Eccola allora la vita che ci viene incontro, di corsa, anarchica come l’incursione a perdifiato dentro il Louvre per i personaggi di Band à part

(Clicca sulla foto per aprire il video)

 

o come nell’indimenticabile finale dell’altro capolavoro I Quattrocento colpi di François Truffaut -sceneggiatore de All’ultimo respiro - con Antoine Doinel/Jean-Pierre Léaud che mentre corre in fuga verso il Mare


si ferma sulla riva al primo contatto con l’acqua e si gira guardando in macchina. Fine del film e inizio della Vita: diventerà un assassino nichilista come Michel Poiccard oppure una persona che si commuoverà piangendo davanti a delle immagini all’interno di una sala come Anna Karina?

 

(Clicca sulla foto per aprire il video)

 

Il Cinema è amore di scegliere la nostra vita sulla terra, è molto evangelico in certo modo e, infatti, non ci sono film senza l’amore”. (Jean-Luc Godard)                                                                        

(Editing di Ornella Genua)

 

[i] Questa impossibilità è ben rappresentata all’inizio di Punto Omega di Don DeLillo, dove si racconta dell’installazione di Gordon Douglas dal titolo 24 Hours Psycho che mostra il rallentamento del film di Alfred Hitchcock con una dilatazione a ventiquattrore, per cui dati gli orari di chiusura dell’esposizione risulta impossibile da vedere in toto.

[ii] Questioni legate ai diritti d’autore hanno fatto sì che la musica di Because the night cantata da Patti Smith in accompagnamento alla nota sigla d’apertura del programma non si possa più utilizzare dopo 30 anni.

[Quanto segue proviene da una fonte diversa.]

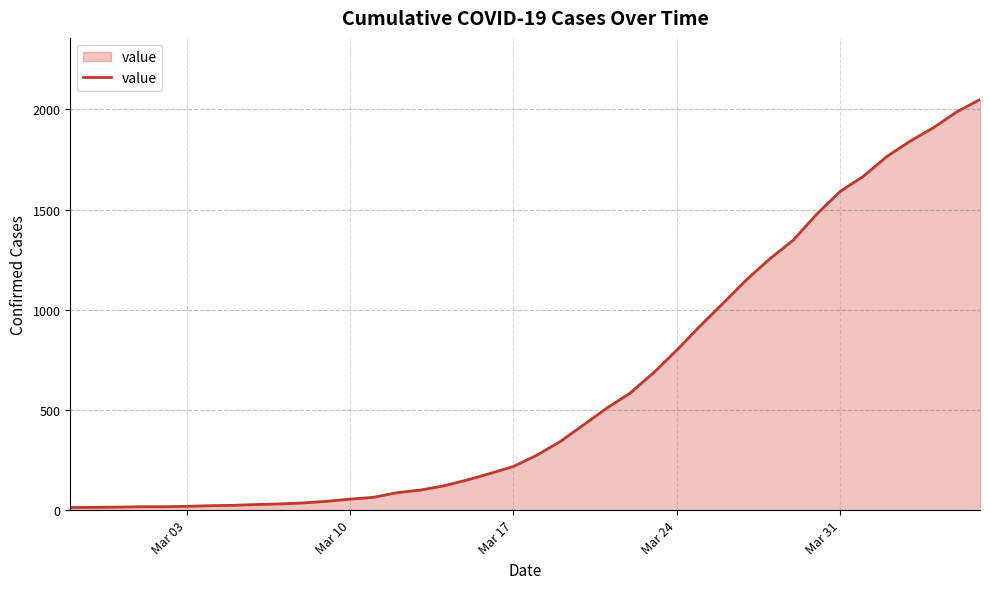

What is the maximum value shown in the chart?

2049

[iii] Una linea evolutiva che interessa molto a Stanley Kubrick, che raggiunse l’apice di quest’analisi in Full Metal Jacket con la disumanizzazione dei soldati, trasformati in macchine di morte.

[iv] Scena citata analogamente in Blade Runner di Ridley Scott, quando ingrandendo sempre più i pixel, l’agente Deckard scorge una paillette che lo ricondurrà ad identificare una replicante da ritirare.

[v] Movimento che voleva mandare in soffitta il cinema di papà.

[vi] Frase che utilizzo alludendo all’articolo del 1954 apparso sui Cahiers du Cinema nel 1954 a firma François Truffaut che è considerato come il manifesto teorico della Nouvelle Vague, movimento a cui appartennero gli ex-redattori della rivista che a un certo punto passarono alla regia dando il via ad un élan vital che perdura ancora fino ad oggi.